● **Exercise instructions**:
Among the entries below, how many lines include "logic"? Give the number alone.

● **Data in this exercise**:
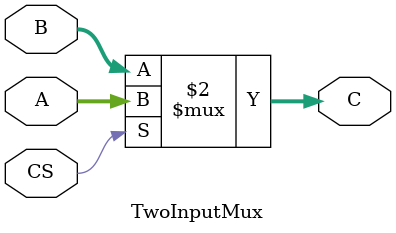
<source format=sv>
`timescale 1ns / 1ps


module TwoInputMux(
    input wire logic [31:0] A, B, // inputs 
    input wire logic CS, // control signal  
    output logic [31:0] C // output 
    );
    
    assign C = (CS == 1) ? A : B;  
    
endmodule

</source>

● **Exercise solution**:
3